Must mention food as a diary from a Westerner visiting Japan (especially a vegetarian one) wouldn`t be complete without some reference to what`s available. It has been pretty challenging to find places where there is any English on the menu and all three of us can find something to eat - e.g. Sophie prefers Western food, meat, stodge etc, but to her credit has been open to trying new things (despite subtly trying to encourage us into every KFC, TGI Fridays or McDonalds in our path); I am pescetarian (vegetarian that eats fish and thank god I am or things would have been impossible, as even vege dishes are cooked with fish sauce); and Naomi doesn't eat meat either but is not keen on fish. As you can imagine we have to trawl a good deal of eateries before we find something suitable, especially in a country whose cultural norm is to garnish dishes with a tentacle or half a raw fish. I love what I thought Japanese food was, based on the versions available in the UK (e.g. Wagamama's and supermarket sushi selections) and thought I would easily eat well. Over here there is more influence on meat than I expected and the sushi tends to involve a lot more raw/ rare fish and whole squid. Although we did eat very well at a delicious sushi restaurant yesterday, with one of those revolving belts which is ideal if you don't understand the menu and can inspect the rawness and presence of tentacles before committing.

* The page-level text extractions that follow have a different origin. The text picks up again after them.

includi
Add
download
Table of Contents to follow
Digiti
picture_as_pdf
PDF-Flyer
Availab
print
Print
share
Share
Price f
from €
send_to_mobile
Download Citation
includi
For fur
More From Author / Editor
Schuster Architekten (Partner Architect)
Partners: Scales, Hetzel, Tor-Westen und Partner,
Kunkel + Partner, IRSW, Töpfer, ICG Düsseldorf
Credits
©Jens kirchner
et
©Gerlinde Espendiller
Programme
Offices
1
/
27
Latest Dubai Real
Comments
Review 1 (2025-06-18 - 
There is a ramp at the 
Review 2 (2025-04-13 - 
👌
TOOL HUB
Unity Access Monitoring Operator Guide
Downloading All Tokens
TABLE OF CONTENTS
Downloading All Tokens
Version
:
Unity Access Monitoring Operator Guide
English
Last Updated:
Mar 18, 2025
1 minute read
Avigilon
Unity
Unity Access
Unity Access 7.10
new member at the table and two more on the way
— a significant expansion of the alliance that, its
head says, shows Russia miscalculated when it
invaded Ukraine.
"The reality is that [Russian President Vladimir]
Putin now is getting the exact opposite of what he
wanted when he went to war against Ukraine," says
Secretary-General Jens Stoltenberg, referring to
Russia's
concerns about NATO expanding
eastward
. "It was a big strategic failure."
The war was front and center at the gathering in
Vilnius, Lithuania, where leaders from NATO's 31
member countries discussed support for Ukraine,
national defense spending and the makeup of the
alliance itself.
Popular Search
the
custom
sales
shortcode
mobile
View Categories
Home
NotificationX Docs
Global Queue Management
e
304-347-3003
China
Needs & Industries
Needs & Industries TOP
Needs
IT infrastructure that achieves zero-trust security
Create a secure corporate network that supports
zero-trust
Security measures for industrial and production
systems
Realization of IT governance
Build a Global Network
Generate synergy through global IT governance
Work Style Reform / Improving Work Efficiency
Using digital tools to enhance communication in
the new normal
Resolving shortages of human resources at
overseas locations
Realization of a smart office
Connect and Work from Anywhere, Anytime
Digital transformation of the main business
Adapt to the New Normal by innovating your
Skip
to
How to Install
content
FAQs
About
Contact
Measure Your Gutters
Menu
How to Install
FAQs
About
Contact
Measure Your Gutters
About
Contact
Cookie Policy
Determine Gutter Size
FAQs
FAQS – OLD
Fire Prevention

We are sticking to 'less adventurous' things like tempura battered vegetables and prawns with plain rice, etc. A typical meal would be this tempura, bowl of rice, bowl of miso soup, dish of pickles and green tea or water to drink - healthy and filling but not necessarily cheap. (Everything is at least as expensive as at home, if not more.) Different types of noodles are common staples and can be cheap but unfortunately for me and Naomi often cooked in beef stock. Through trial and error I've found I don't like udon noodles (like thick slimey worms) and prefer soba noodles (more like super noodles).
Culinary 'delights` on offer include frozen squid liver, deep fried chicken cartlidge, raw horsemeat and shark fin soup (fin whole and recognisable). In the snack aisle of most corner shops you can find bags of dried tentacles to munch on, alongside the peanuts and crisps.
Japan's doing well to resist the advancing tide of junk-food outlets, a national preference for stodge and the obesity problems, which can only be a good thing for the nation's health. Despite Western influence the culture still seems to favour healthier, less processed foods - E.g. it is most noticable with packed lunches - whereas it is our culture to fill up on bread/ sandwiches and crisps, a typical Japanese person might eat a rice patty (tasty) or sushi and (one of Naomi's favourites) a 'mochi'. These are kind of a dessert type item - like a doughnut of white gluey rice-based dough with bean jam/ paste filling. The only thing I can liken it to is eating a lump of playdough with mushed up, slightly sweetened kidney beans inside. Naomi can't seem to get enough of them but I'm not sure I'll be buying another one.